Some languages have exceptions for this. “et cetera” which should always be written as “etc.” but titles preceding proper names will sometimes be abbreviated like in English.
Example:
I went to see Dr. Jones. (even if the speaker said “doctor Jones”)
In acronyms, do not use periods between letters.
Example:
AT&T, SUV
lol, jk, wtf, rofl
Agreed spelling : When a speaker spells out a word the spelled-out word should be written in lowercase with blank spaces between the letters.
Example:
c o m p u t e r (if the speaker spells out the word “computer)
•An exception to this rule is initialises (BBS), acronyms (NASA), and spelled out email and web-addresses.
•Single letters should be written in uppercase.
Example:
words that start with J
Proper Names : Use official spelling, capitalisation, and punctuation for proper names.
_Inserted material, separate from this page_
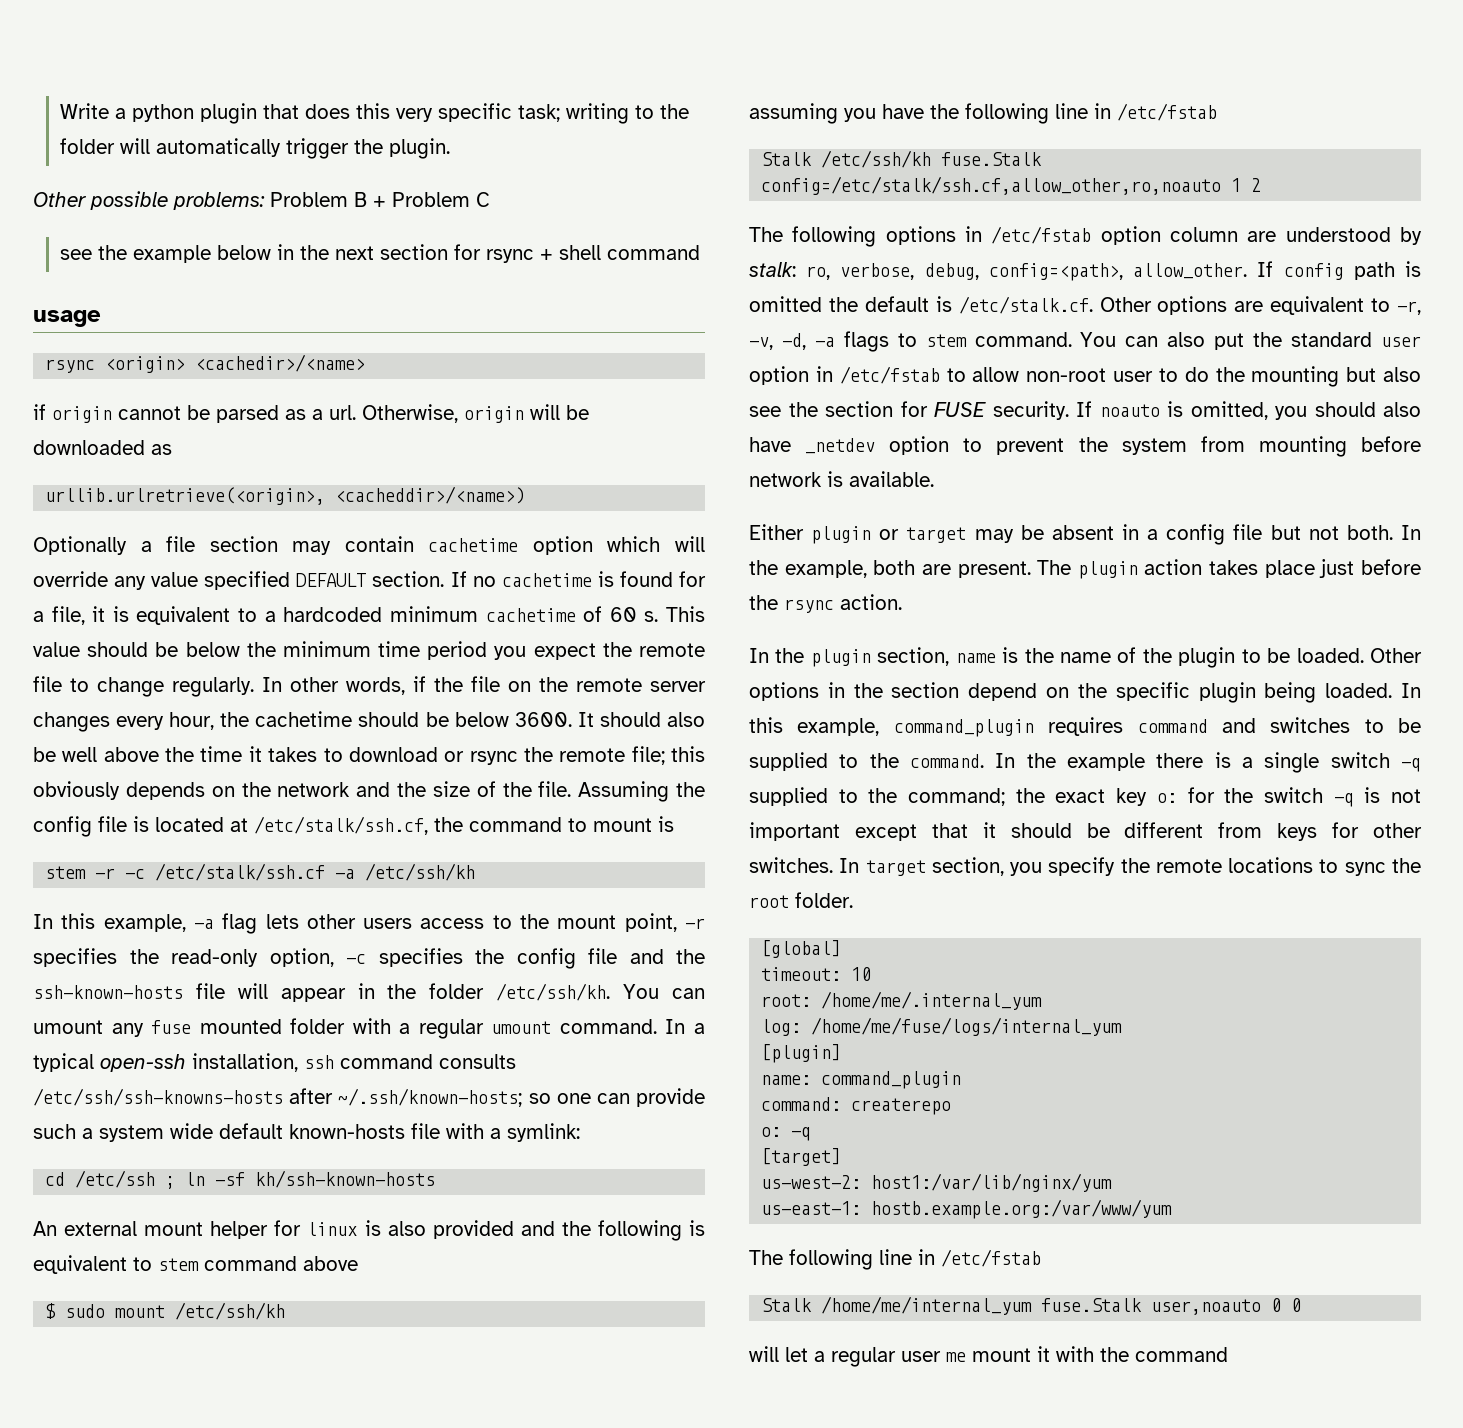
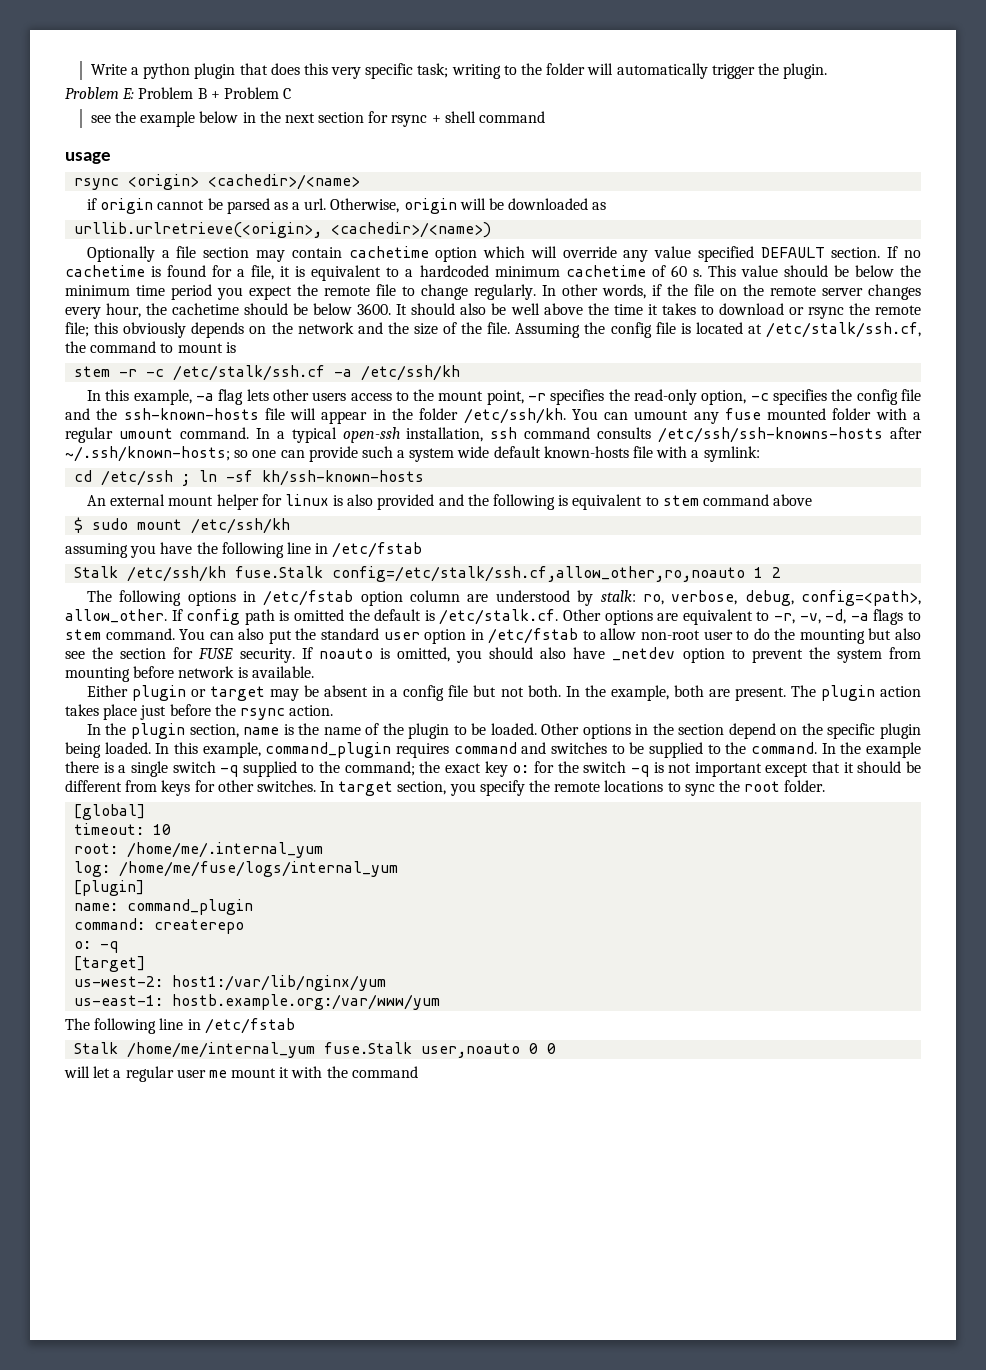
[33,191,265,210] Other possible problems: -> [65,87,135,99] Problem E:
[335,486,526,504] <cacheddir>/<name>) -> [331,222,492,238] <cachedir>/<name>)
Google them and pay attention to the correct format. Official format and spelling of a proper name may supersede the usual written transcription conventions detailed in this document.
When words are used as titles or names, they should be capitalised:
Example:
I'm going with Mom, Father, Grandpa, Grams, and Aunt Sue.
•If proper names include diacritics uncommon in your language (é, ü, ç, etc), include them in your spelling. If unsure, refer to news articles, official city or celebrity websites, IMDb, Wikipedia, Google Maps, or knowledge cards (the answer box above the list of Google Search results) in that order. When no other source can be used to decide between spellings, choose the spelling used in the first hit(s) on Google.
•Format proper names as they are most formatted on the entity's website (especially official documents).
•The phrase "Ok Google", as well as possible derivatives such as "Ok Google Now" and "Ok Glass", require their own spelling of "okay". This spelling is unique to these cases. In all other cases, use the correct way to spell it in your language (OK, Ok, Okay, etc.)
Example:
Ok Google, show me pictures of dogs.
Refer to the Google Play Store for official spellings of media titles. For film/television, IMDb is also available. If an utterance is ambiguous between a media title and a sentence or web search, use your judgement for which is more likely; if truly unclear, default to media title. Capitalise all title words except articles, conjunctions and prepositions unless they are the first word.
Do not use quotation marks for media titles.
Laughter : Actual laughter within speech should be ignored and not transcribed. In case the speaker says “ha ha ha ha ha”, with words, without laughing, it should be transcribed, but only up to an amount of syllables that can vary depending on your language.
Multiple spellings : When multiple spellings are attested, use the first spelling used in the reference dictionary for your language. Make sure with your trainer that you have access to the reference dictionary for your language.
Slang and contractions: Transcribe slang and colloquialisms as spoken. Do not alter non-standard speech that the speaker probably wouldn't want corrected.
Some languages have exceptions lile “gonna” and “wanna” which should be spelled as “going to” and “want to”. Make sure you know which ones fonction this way for your language.
When the speaker speaks with an accent, use the standard spelling. Someone who is a German native speaker may say something that sounds like “zis” when they want to say “this”. We would correct this slight error, and we would transcribe the intended word.